Secondly however, there are certain practice areas where your time is always going to be sliced and diced (ahem, insurance defence) and there are also certain clients who just don’t want to see junior time on bills. You can’t control this. At your level, you also can’t control the scope and fee estimates on matters and you have very little control over the tasks you’re assigned. If your firm is one in which you’re measured on hours realised rather than hours billed then this should be a red flag for you. I have previously worked in similar environments (we were measured on hours billed but we would get heavily pressured to self-censor time before it even made it into the system, to an alarming degree) and it’s toxic. If implementing some fixes on your end (eg, improved narrations) isn’t helping and you really are being judged on realised hours, I would suggest looking elsewhere.
Find a better ID firm then... pressure to cut or self-censor doesn’t exist everywhere. We encourage the opposite actually - never ever self-cut something that is billable. If there’s an issue with time/cuts that starts to be a trend, your seniors should let you know and work with you on how to fix it, either in workflow or in how you capture/describe it.
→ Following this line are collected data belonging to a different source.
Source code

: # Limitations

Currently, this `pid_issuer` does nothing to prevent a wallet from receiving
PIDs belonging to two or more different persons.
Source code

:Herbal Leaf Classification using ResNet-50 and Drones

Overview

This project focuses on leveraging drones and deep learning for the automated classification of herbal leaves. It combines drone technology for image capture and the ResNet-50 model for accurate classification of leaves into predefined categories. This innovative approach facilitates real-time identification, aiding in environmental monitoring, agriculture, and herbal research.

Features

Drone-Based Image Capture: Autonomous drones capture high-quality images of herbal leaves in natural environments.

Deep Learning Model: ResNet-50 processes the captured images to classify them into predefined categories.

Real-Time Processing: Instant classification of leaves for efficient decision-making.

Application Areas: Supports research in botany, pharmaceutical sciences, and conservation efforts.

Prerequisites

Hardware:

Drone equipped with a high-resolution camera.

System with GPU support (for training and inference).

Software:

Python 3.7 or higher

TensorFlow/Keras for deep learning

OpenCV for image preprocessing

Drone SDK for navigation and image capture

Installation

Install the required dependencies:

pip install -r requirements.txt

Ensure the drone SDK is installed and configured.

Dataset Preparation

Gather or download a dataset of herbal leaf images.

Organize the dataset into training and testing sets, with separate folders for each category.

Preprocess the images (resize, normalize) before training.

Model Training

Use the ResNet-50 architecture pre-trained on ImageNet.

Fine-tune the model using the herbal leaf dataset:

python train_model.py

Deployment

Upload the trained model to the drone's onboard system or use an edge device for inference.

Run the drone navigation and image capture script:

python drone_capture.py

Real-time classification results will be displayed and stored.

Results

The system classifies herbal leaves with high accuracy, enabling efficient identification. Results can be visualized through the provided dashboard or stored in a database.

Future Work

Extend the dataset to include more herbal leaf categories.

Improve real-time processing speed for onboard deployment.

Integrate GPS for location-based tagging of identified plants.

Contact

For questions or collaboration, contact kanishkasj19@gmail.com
Huge red flag if their solution is telling you to bill 50 hours a week (seriously wtf) rather than providing additional training on how to capture more of your time and providing exemplar billings
Red flag. My last firm was like this and I left when I found out they were like what you’re describing. They’ve gone through more associates than I can count since I’ve left. Is this ID? 🙈
Get. Out. Now.
How long have you been practicing? I’m a junior too (3weeks)
Sworn in May 2021.
An aside, assuming the work is there you should really be billing more than 40 hours per week if you are serious about progression at the firm. Just a Biglaw reality. Your first year at the firm is not the time to establish that you are a person who does the minimum.
That’s totally unreasonable for a first-year associate.
Bonuses in my (UK National) firm are based on recovered time billed. I think it’s something like 90% realisation of target hours to get your bonus.
I’ve heard of several juniors being screwed over by partners underquoting on deals and then significant chunks of juniors’ time then being written off so they don’t get their bonus.
I was not aware that was the deal when I joined!
Has anyone else come across this in the UK?